(Cairo, arab. Masr el-Kahira: de Bedwingster), hoofdstad van Egypte, ligt onder 30° 6' N.B. en 31° 26' O.L., rechts aan den Nijl, nabij den rand der woestijn, die zich hier verheft tot de heuvelketen Dsjebel-Mokattam, is door spoorwegen verbonden met Alexandrië, Damiette, Suez en Opper-Egypte, terwijl een kanaal van hier naar Ismailia voert.

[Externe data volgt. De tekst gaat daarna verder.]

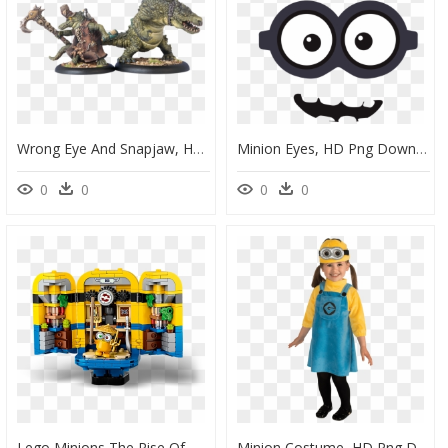
Wrong Eye And Snapjaw, HD Png Download
Minion Eyes, HD Png Download
0
0
0
0
Lego Minions The Rise Of Gru, HD Png Download
Minion Costume, HD Png Download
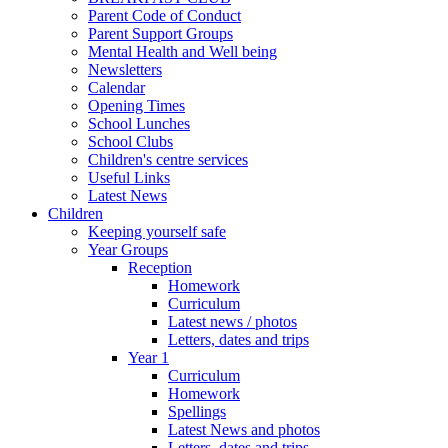
Parent Code of Conduct
Parent Support Groups
Mental Health and Well being
Newsletters
Calendar
Opening Times
School Lunches
School Clubs
Children's centre services
Useful Links
Latest News
Children
Keeping yourself safe
Year Groups
Reception
Homework
Curriculum
Latest news / photos
Letters, dates and trips
Year 1
Curriculum
Homework
Spellings
Latest News and photos
Letters, dates and trips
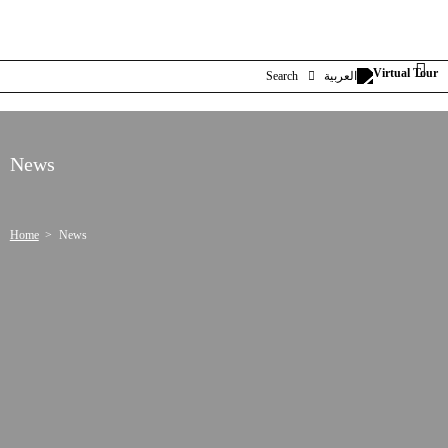
Search
العربية
News
Home
News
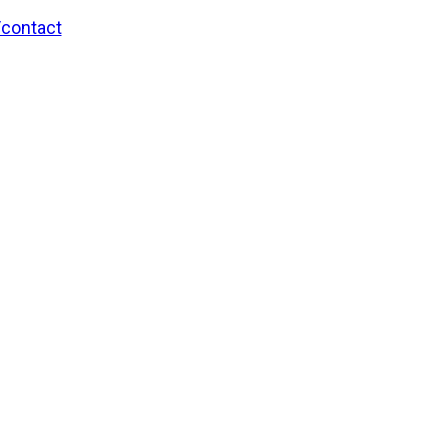
/contact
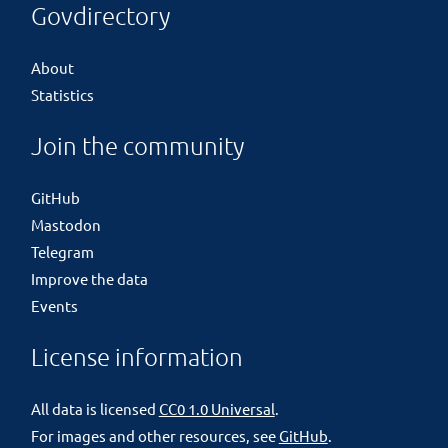
Govdirectory
About
Statistics
Join the community
GitHub
Mastodon
Telegram
Improve the data
Events
License information
All data is licensed
CC0 1.0 Universal
.
For images and other resources, see
GitHub
.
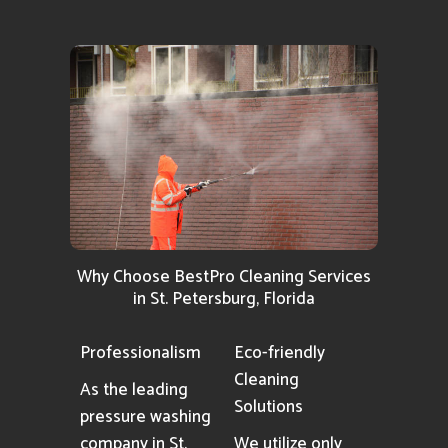
Why Choose BestPro Cleaning Services
in St. Petersburg, Florida
Professionalism
Eco-friendly
Cleaning
As the leading
Solutions
pressure washing
company in St.
We utilize only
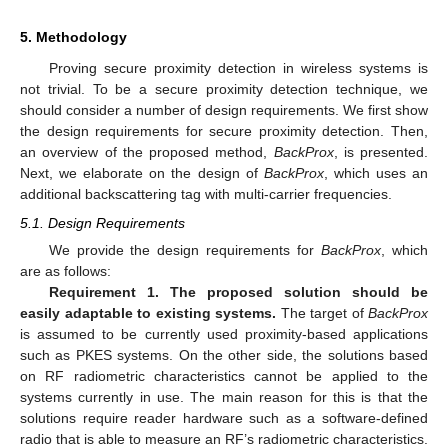
5. Methodology
Proving secure proximity detection in wireless systems is
not trivial. To be a secure proximity detection technique, we
should consider a number of design requirements. We first show
the design requirements for secure proximity detection. Then,
an overview of the proposed method,
BackProx
, is presented.
Next, we elaborate on the design of
BackProx
, which uses an
additional backscattering tag with multi-carrier frequencies.
5.1. Design Requirements
We provide the design requirements for
BackProx
, which
are as follows:
Requirement 1. The proposed solution should be
easily adaptable to existing systems.
The target of
BackProx
is assumed to be currently used proximity-based applications
such as PKES systems. On the other side, the solutions based
on RF radiometric characteristics cannot be applied to the
systems currently in use. The main reason for this is that the
solutions require reader hardware such as a software-defined
radio that is able to measure an RF’s radiometric characteristics.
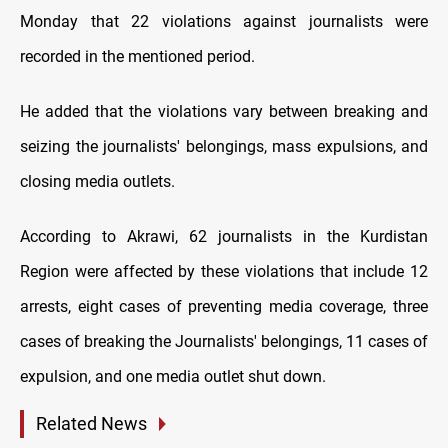
Monday that 22 violations against journalists were
recorded in the mentioned period.
He added that the violations vary between breaking and
seizing the journalists' belongings, mass expulsions, and
closing media outlets.
According to Akrawi, 62 journalists in the Kurdistan
Region were affected by these violations that include 12
arrests, eight cases of preventing media coverage, three
cases of breaking the Journalists' belongings, 11 cases of
expulsion, and one media outlet shut down.
Related News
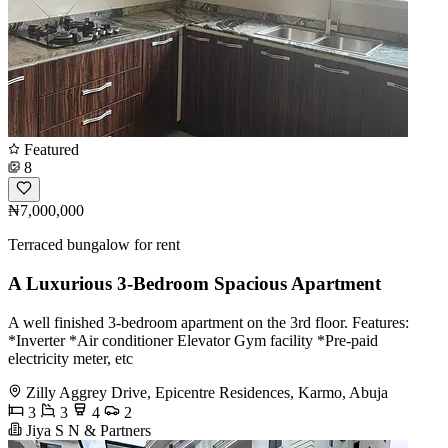
Featured
8
₦7,000,000
Terraced bungalow for rent
A Luxurious 3-Bedroom Spacious Apartment
A well finished 3-bedroom apartment on the 3rd floor. Features:
*Inverter *Air conditioner Elevator Gym facility *Pre-paid
electricity meter, etc
Zilly Aggrey Drive, Epicentre Residences, Karmo, Abuja
3
3
4
2
Jiya S N & Partners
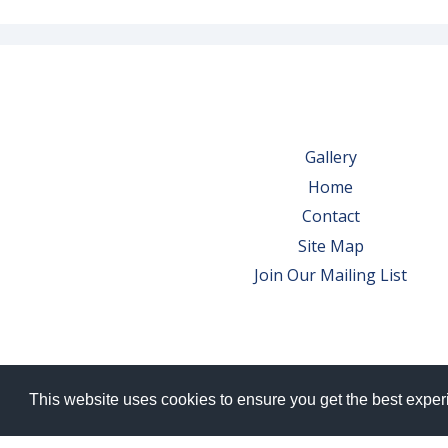
Gallery
Home
Contact
Site Map
Join Our Mailing List
This website uses cookies to ensure you get the best expe
© 2026 Bowes Wine Ltd | All Rights Res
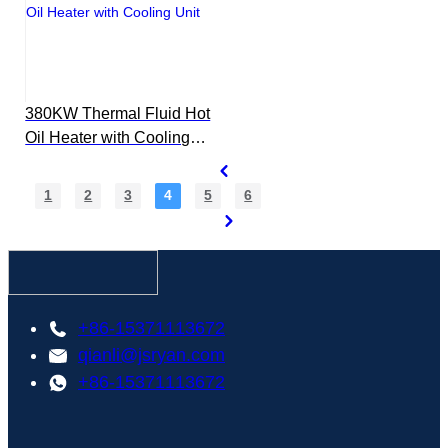
380KW Thermal Fluid Hot
Oil Heater with Cooling
Unit
1
2
3
4
5
6
+86-15371113672
qianli@jsryan.com
+86-15371113672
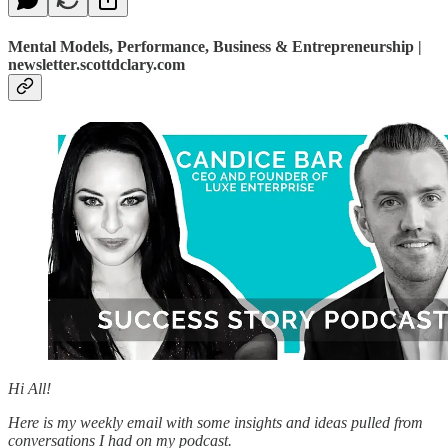
Mental Models, Performance, Business & Entrepreneurship |
newsletter.scottdclary.com
Hi All!
Here is my weekly email with some insights and ideas pulled from
conversations I had on my podcast.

K. is de grootste stad van Afrika; het had in 1897: 570.062 inw. (Fellah, Kopten, Turken, Arabieren enz.); het is de residentie van den onderkoning (khedive), en de zetel van alle regeeringslichamen, alsmede van een koptischen en een grieksch-orthodoxen bisschop. De stad is van het n. naar het z. 5 km. lang; sinds 1869 heeft zij veel van haar oostersch karakter verloren; in het westen is een zuiver europeesche wijk (Ismailia) ontstaan. De huizen zijn voor het meerendeel van gelen kalksteen en hebben platte daken. In den nieuwsten tijd heeft K. vele breede, door gas verlichte, echter nog ongeplaveide straten en trottoirs met electrische trams gekregen. Het middelpunt der europeesche wijk is de Esbekijetuin, 82.000 vierkante meter groot, met gewassen aller luchtstreken, koffiehuizen, concertzalen enz. De in 1889 aangelegde, 2 km. lange boulevard Mehemed-Ali, van het Atabet-el-Kadraplein naar de citadel, voert midden door den doolhof van steegjes der arabierenwijk.
K. heeft ruim 500 moskeeën, waarvan echter vele geheel of bijna in puin liggen; de beroemdste zijn die van Achmed ibn Toelun (een navolging van de moskee te Mekka, 879 gebouwd), de Kakim-moskee (1003 voltooid) en de Sultan-Hasanmoskee. K. heeft ook vele groote bazars. De stad heeft een voor long- en borstlijders zeer heilzaam klimaat (gemiddelde jaartemperatuur 21° C., weinig regen en wind). Het is overigens geheel een residentiestad, die hoofdzakelijk bestaat van het hof enz. en van den handel.